Self teaching is o.k., but you'll have to rely on sites such as this (excellent!) and others (maybe not so!). A teacher (good one) will be able to not only explain theory, but also be able to give immediate, straight, correct answers to your questions, something a lot of sites lack. You may also ask yourself why you think this side of theory is so important; analysing is fairly academic, and time spent there could maybe be better spent making music on an instrument - which of course, you may already have embarked upon. If so, great!

  • 1
    Give it a lot longer before deciding it's the answer to accept. There may well be far more enlightening answers forthcoming!
    – Tim
    Sep 20, 2019 at 14:53
  • Thank you for the excellent and thorough response Tim, it was incredibly useful! :) A quick question - what does "tts" mean here?| Indeed, I've started learning my 4th instrument (sax) now, and the reason I'm so interested in the theory is that I still don't fully "understand" improvisation over chords (vs scale). I can produce some notes/rythms that sound good, but it seems mostly like a random process. I know that once I get muscle memory on the instrument and all keys/modes I won't need to care about it as much, but it'll take a while! Thank you for your time, it's really appreciated!
    – analyz3r
    Sep 20, 2019 at 14:56
  • tts = tritone substitution, I guess (F is a tritone below B).
    – Rosie F
    Sep 20, 2019 at 15:18
  • @analyz3r - yes indeed, as Rosie F states, it's *tritone substitution' where F is 3 tones (as far as poss!) away from B. Oft used in jazz, where the 3 and b7 become the b7 and 3 of the other chord.
    – Tim
    Sep 20, 2019 at 16:03

One thing to address that I haven't seen yet covered: The C9 chord.

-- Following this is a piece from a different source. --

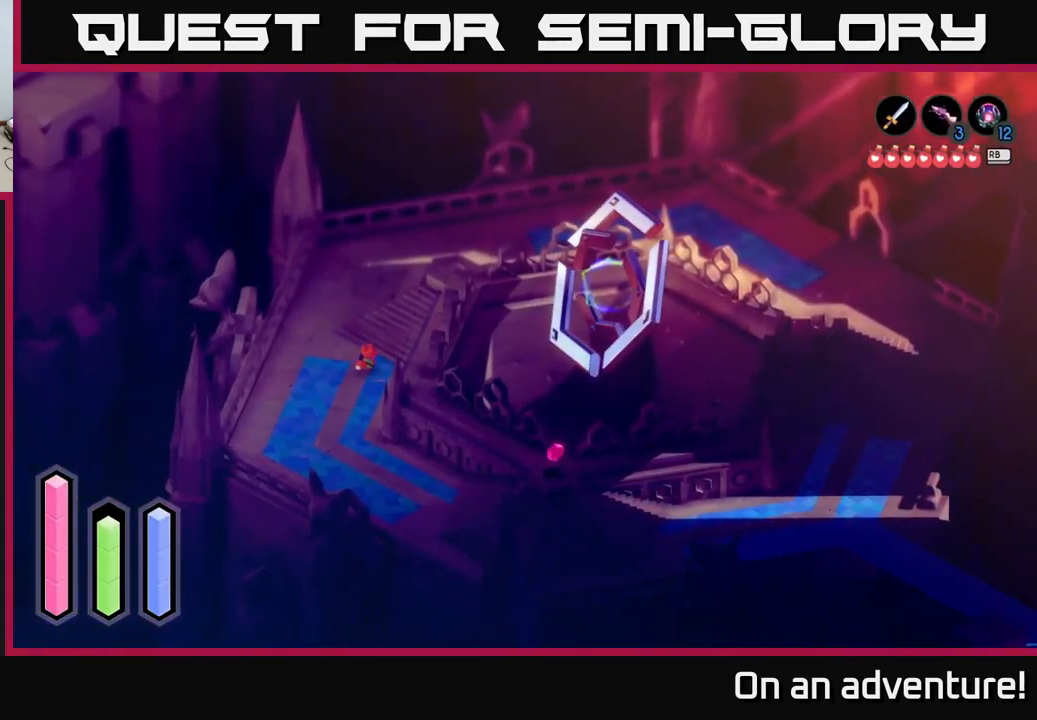
{"buttons": ["A"], "left_stick": "up", "right_stick": "center", "events": []}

You correctly identified that the piece has kind of a blues thing going. Blues music is full of nonfunctional dominant seventh chords, as you're probably aware. One of the notes commonly found in the E blues tonality is B♭ (or A♯, for spelling purposes). If you're wondering how I knew it was in E minor, it's just because that's the note I heard as the tonal center, and that comes with experience. Em to C is a pretty normal chord progression, i to ♭VI. The C chord is played as a C9 for a couple of reasons: dominant seventh (and ninth, in this case) chords sound pretty bluesy, and also the melody note is B♭, the minor seventh in the C9 chord.

C9 in this case is a very tense chord, and that's all the function it really needs: It sets up a move back to E minor, especially by leaning hard on the tritone between E and B♭.

One final thing to point out: G major is this key's relative major, and in G blues, the three common chords are G7, C7, and D7. Perhaps that's a reason why we see this C7 variant in the E minor key - the listener is already familiar with it in a major context!